Part 6 (1/2)
”It is getting very late,” May said. ”Don't you think we had better be going?”
Haredale looked at Copley as if waiting for a lesson.
”It is not so very late,” he remarked.
”Well, it seems so to me,” May said. ”Besides I am very tired. I am sure Mr. Copley will excuse me.”
Copley murmured something more or less appropriate. He was not used to taking the trouble to disguise his humiliation.
”If you must go, you must,” he said. ”I'll come round after breakfast and see you to-morrow morning, Sir George. I have something important to say to you. Perhaps you will be there, too, Mr. Fielden. I fancy I can put something in your way. I want some one to take a general superintendence of my stables. Sir George tells me you are thoroughly up to the work, and that I can place every confidence in you. You seem to be the sort of man I am looking for, and, though I am interested in racing, I have very little time to spare to look into the details.”
It was hard work to return thanks for this ungracious speech, but Fielden managed it somehow. He was feeling strangely elated, and hoped that nothing of his emotions found expression on his face. He was glad enough to find himself at length seated in the brougham with his friends on the way back to Haredale Park. It was a singularly silent ride, for May never spoke a word the whole time and Sir George was ill at ease.
When they reached home May turned to Fielden.
”I hope you will excuse me a moment or two, Harry,” she said. ”I have something to say to my father. It won't take many minutes. Perhaps you will wait for us in the library. I think you will find everything you want there.”
Sir George stood nervously in the hall shuffling from one foot to another. It seemed to take him a long time to get out of his overcoat.
He turned to May testily.
”Surely, there is nothing you have to say to me to-night,” he said. ”It will keep till to-morrow.”
Without reply May turned towards the drawing-room and Sir George followed. He closed the door carefully behind him. She crossed to the fireplace and stood facing her father. Her face was firm, though her lips trembled slightly, and the task before her was by no means a pleasant one.
”I hardly know how to begin,” she said. ”It is so difficult for me in my unfortunate position. I have never ceased to regret the death of my mother, but I cannot remember feeling the want of her so much as I do now. I suppose you can guess what happened to-night. You know what Mr.
Copley said to me.”
Sir George shook his head. His attempt to appear unconcerned was so grotesque a failure that, in spite of her unhappiness, May could not repress a smile.

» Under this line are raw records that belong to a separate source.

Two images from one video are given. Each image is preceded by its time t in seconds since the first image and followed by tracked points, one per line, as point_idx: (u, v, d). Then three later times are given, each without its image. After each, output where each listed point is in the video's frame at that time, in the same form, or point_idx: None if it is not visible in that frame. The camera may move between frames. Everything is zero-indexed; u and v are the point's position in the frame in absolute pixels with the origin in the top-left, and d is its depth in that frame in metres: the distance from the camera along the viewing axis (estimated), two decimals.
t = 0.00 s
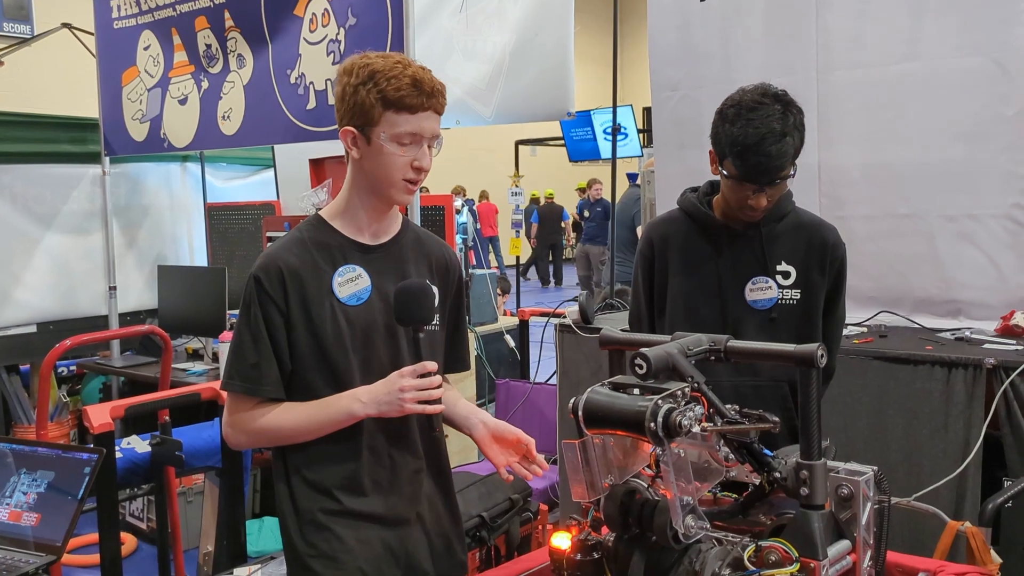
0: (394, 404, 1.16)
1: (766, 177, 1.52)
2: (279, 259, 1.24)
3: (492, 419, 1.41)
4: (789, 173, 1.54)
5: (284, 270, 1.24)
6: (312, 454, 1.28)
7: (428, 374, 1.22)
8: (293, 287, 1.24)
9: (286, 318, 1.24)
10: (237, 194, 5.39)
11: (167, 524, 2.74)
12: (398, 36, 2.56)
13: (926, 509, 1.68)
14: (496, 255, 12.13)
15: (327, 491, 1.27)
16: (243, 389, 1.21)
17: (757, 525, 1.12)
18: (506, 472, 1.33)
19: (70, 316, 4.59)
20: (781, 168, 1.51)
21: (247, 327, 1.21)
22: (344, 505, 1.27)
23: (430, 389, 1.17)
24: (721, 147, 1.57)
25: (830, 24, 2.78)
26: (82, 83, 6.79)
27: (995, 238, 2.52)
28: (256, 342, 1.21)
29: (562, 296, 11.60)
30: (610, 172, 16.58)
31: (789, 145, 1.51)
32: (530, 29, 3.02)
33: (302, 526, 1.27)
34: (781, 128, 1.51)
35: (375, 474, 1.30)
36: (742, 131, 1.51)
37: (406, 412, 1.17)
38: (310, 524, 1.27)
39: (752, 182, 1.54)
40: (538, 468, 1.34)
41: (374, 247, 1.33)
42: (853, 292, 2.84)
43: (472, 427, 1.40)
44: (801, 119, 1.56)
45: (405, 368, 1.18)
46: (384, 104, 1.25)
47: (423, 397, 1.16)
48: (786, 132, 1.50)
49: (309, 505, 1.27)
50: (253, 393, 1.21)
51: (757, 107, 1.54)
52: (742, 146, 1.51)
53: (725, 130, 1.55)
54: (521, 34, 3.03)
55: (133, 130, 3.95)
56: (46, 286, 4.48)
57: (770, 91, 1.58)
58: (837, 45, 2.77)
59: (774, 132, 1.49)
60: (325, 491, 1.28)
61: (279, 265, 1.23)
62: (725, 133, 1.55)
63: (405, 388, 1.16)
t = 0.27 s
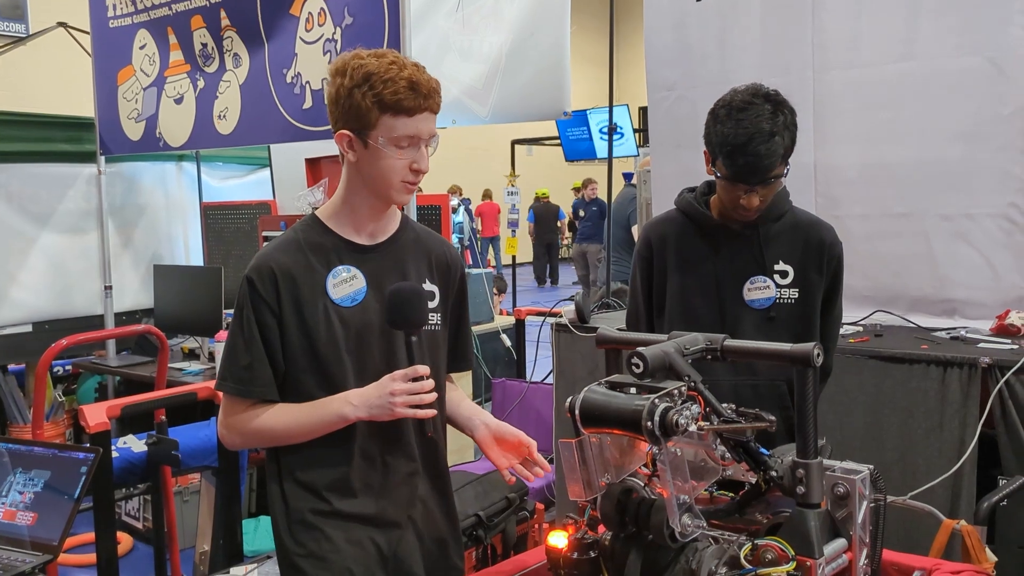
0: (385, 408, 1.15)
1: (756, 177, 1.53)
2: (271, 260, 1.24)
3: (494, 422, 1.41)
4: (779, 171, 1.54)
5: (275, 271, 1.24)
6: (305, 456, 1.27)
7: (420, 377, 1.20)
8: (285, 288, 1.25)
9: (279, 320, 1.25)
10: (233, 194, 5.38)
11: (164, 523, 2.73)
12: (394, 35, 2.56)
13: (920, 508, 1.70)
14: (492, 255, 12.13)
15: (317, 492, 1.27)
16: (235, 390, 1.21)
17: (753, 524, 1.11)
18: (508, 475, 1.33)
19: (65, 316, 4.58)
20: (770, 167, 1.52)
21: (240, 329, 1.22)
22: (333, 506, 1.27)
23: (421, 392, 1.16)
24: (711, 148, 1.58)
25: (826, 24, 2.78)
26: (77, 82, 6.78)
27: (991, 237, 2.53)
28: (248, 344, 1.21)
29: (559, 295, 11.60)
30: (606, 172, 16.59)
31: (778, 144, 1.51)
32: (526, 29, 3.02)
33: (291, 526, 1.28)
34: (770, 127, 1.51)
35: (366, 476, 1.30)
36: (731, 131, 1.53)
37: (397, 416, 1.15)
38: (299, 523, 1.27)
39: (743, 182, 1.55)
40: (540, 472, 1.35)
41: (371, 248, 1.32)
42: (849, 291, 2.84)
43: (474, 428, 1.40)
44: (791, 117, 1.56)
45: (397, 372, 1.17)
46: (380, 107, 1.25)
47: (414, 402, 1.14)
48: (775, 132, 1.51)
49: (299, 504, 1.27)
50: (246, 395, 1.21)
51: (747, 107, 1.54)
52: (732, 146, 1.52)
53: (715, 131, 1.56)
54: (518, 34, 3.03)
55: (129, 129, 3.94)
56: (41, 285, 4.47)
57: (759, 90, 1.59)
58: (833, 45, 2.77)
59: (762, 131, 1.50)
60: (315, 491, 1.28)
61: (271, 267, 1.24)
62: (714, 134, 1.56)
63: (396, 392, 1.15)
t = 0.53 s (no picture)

”You are very transparent,” she cried. ”You make a bad conspirator, father. You know perfectly well what happened to-night. You know why we were asked to dine with Mr. Copley. He has done me the honour to ask me to be his wife. Now don't pretend to be surprised, because Mr. Copley had your full sanction; in fact, he told me he had discussed the matter with you more than once.”
”And you accepted him?” Sir George asked eagerly.
”We will come to that presently. Now let me ask you a question. Suppose that your position was as good as it was twenty years ago, that there were no mortgages on the estate. In that case, what would you have said to Mr. Copley if he had expressed a wish to become your son-in-law? You wouldn't have turned him out of the house, because we don't do things like that. But your reply would have been no less unmistakable. You would have made Mr. Copley feel the absurdity of his ambition. He would never have been asked to come here again. Now isn't that so?”
Sir George shuffled about uneasily.
”Other times, other methods,” he answered. ”You see the condition of things is quite altered. Really, some of our best women marry rich men who have nothing particular to boast of in the way of pedigree. I can call a dozen cases to mind.”
”Yes,” May retorted. ”And I can call a dozen cases to mind where you have expressed the strongest indignation with parents who have encouraged marriages of that sort. You have stigmatized the thing as a sale. Why, you refused to shake hands with Lord Middlebourne when he told you that his daughter was going to marry young Blackley. Yet, in the face of all this, you entered into a conspiracy with Mr. Copley, a conspiracy which you must know would be fatal to my happiness.”
”You, you didn't refuse him?” Sir George gasped.
”Refuse him! Of course I did. I hope I did not say too much. But I let him know that the thing was impossible. I told him that in no circ.u.mstances could I become his wife. I have felt that this was coming for some time, and I blame myself for permitting things to go so far.
Mr. Copley took it very badly. He lost his temper. He threatened me. He even went so far as to say that, unless I thought better of my reply, he would turn us out of Haredale Park.”
Sir George turned a white and anxious face towards his daughter.